We provide #SaferSupply because we can't wait for healthcare system to catch-up & provide anti-oppressive, non-stigmatizing care for PWUD (ex. methadone mills). Harm done needs to be repaired but we can't wait for that while people in our communities are dying.

We provide #SaferSupply because people have the right to access health care whether they want to stop drug use or not, whether they want to get high or not. People have the right to live and survive through this crisis.
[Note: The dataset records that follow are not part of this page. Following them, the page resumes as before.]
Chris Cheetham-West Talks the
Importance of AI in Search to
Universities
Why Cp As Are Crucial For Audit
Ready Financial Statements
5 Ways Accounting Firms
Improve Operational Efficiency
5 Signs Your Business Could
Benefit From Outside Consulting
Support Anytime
We provide #SaferSupply because building just relationships is what's important. The antidote to violence is connection, not paternalism and oppressive medical institutions and providers.

This is why we are sharing our guiding document here & are open to feedback/criticism, keeping in mind we will be prioritizing feedback we get from directly affected communities. We are committed to centering PWUD in this process https://docs.google.com/document/d/1hXRmNaOTB60wbmNqhBi5P_xxktEZnXFDWKMkJMu5ALM/edit

We are grateful for the support & leadership of our respective institutions that are invested in building responsive programs accountable to the communities we serve.  @PQWCHC @SRiverdaleCHC @StreetHealthTO @HealthCentre

 We are also engaging in rigorous research of our work.

There has been widespread support for #SaferSupply from organizations including  @AllianceON @FCM_online and the federal government who launched the SUAP call for low barrier safer supply programs earlier this year: https://www.canada.ca/en/health-canada/services/publications/healthy-living/substance-use-addictions-program-call-for-proposals-guidelines-applicants.html#a3

We commit to valuing and supporting the lives of PWUD. We call on our colleagues to take brave, urgent action to stop the unnecessary deaths, marginalization & stigmatization of PWUD. Just like communities of PWUDs have always done, we need to Keep Six.